I like the idea of this, I'll give it a go to see how it turns out.

cavemanloverboy commented 1 year ago

This is simply due to the fact that there will always exist a median that can split items into two groups of equal size +/-1, even if the split_val is identical for all points in a leaf.

I'm not sure that this is the case? What if you have, say a bucket of 16 items that needs to be split, and 15 of them have the same value in the dimension that you'll be splitting on? How can you split that into two groups of equal size +/- 1?

you put any given one of the 15 equal ones in the center, split into two groups of 8 and call it a day

sdd commented 1 year ago

But that leaves (no pun intended) half of those points on the wrong side of a split plane? Am I missing something? If your new split plane has a value of say x=15.0f32, and your traversal rule is that if your query val is >= 15 then you traverse to the right child, but some of the points with x=15.0f32 were in the left child, then you can never retrieve them by navigating the tree the normal way?

cavemanloverboy commented 1 year ago

But that leaves (no pun intended) half of those points on the wrong side of a split plane? Am I missing something? If your new split plane has a value of say x=15.0f32, and your traversal rule is that if your query val is >= 15 then you traverse to the right child, but some of the points with x=15.0f32 were in the left child, then you can never retrieve them by navigating the tree the normal way?

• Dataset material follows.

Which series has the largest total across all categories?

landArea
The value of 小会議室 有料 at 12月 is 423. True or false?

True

the logic for that will reduce to (pseudocode)

check_right(&mut best_dist);
if best_dist > dx {
    check_stem(&mut best_dist);
    check_left(&mut best_dist);
}

If your query point is at x=22.0f32, and a best_dist=1.0f32 is obtained after check_right, it does't need to check the stem or any of the points on that plane.

(In my impl of kdtrees, the stems are set on points. I think for kiddo this is just check_left)

sdd commented 1 year ago

Both v1 and v2 of Kiddo also check both sides, using similar logic. I think that second phase that walks back up the tree, checking the unvisited side if it could possibly contain a point closer to the query than the closest found so far, is what differentiates approx NN (which doesn't do this) from exact NN. So I suppose from a query standpoint, we'd get the expected result as we aren't doing approx NN. It just feels a bit wrong to me to put points in the wrong bucket I guess :-) I think I'd be ok with changing the behaviour when this happens from the current panic! to logging a warning instead and putting the points on the wrong side of the split.

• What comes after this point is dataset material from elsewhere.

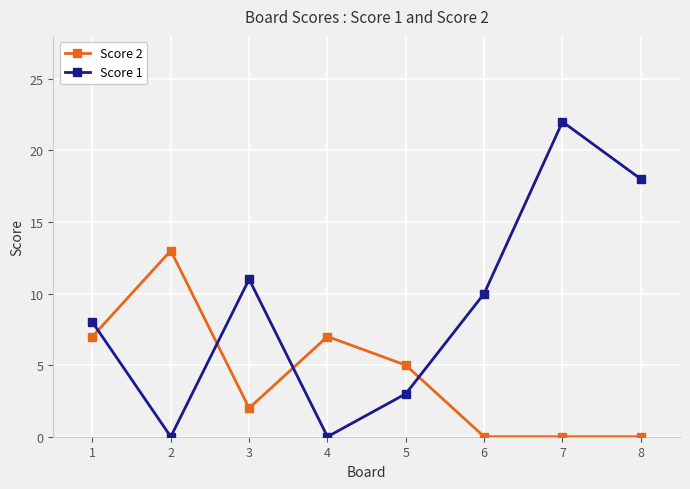

Is it true that Score 1 equals 10 at 4?

False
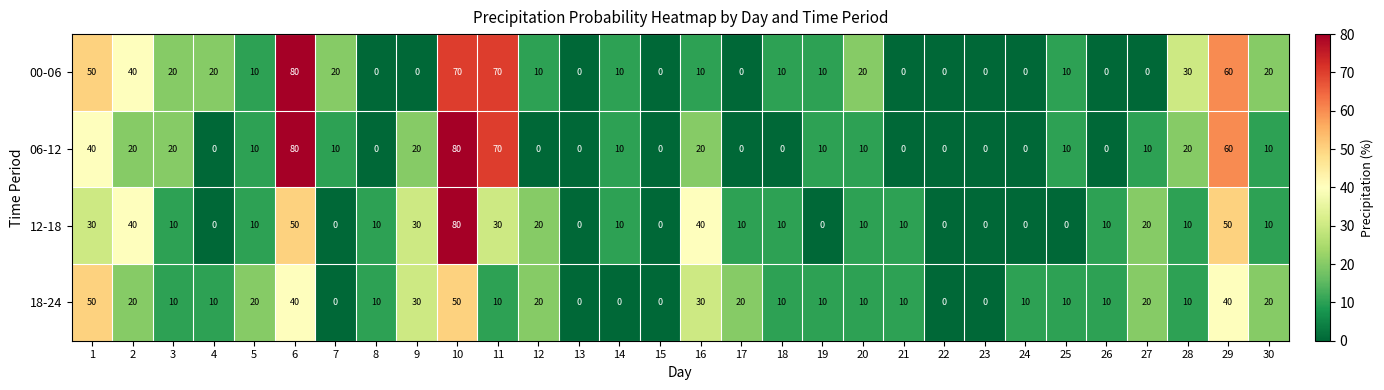

What is the difference between the maximum and minimum values in the 12-18 series?

80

cavemanloverboy commented 1 year ago

If I have some [1, 2, 2, 2, 5] and I use a binary tree (1D kdtree) with left = [1, 2], stem = 2, right = [2, 5], that feels right in my head lol. With a kiddo-type code, [1, 2, 2], [2, 5] would feel a little odd but not that odd.

cavemanloverboy commented 1 year ago

Just wanted to give you a heads up I wrote a special purpose library for this. Needed it now because I am giving a talk next week and another in August on the subject and wanted a proof-of-concept. I also needed zero memory overhead in addition to zero copy deserialization. If you don't need this or want this feature in kiddo, feel free to close the issue.

sdd commented 1 year ago

Nice, good luck with the talk. I will be adding a feature similar to this that I've been rolling around my head for a few days, based on the comment I made a few days ago.

This will be incorporated into kiddo v3, based on the work I've been doing in this branch.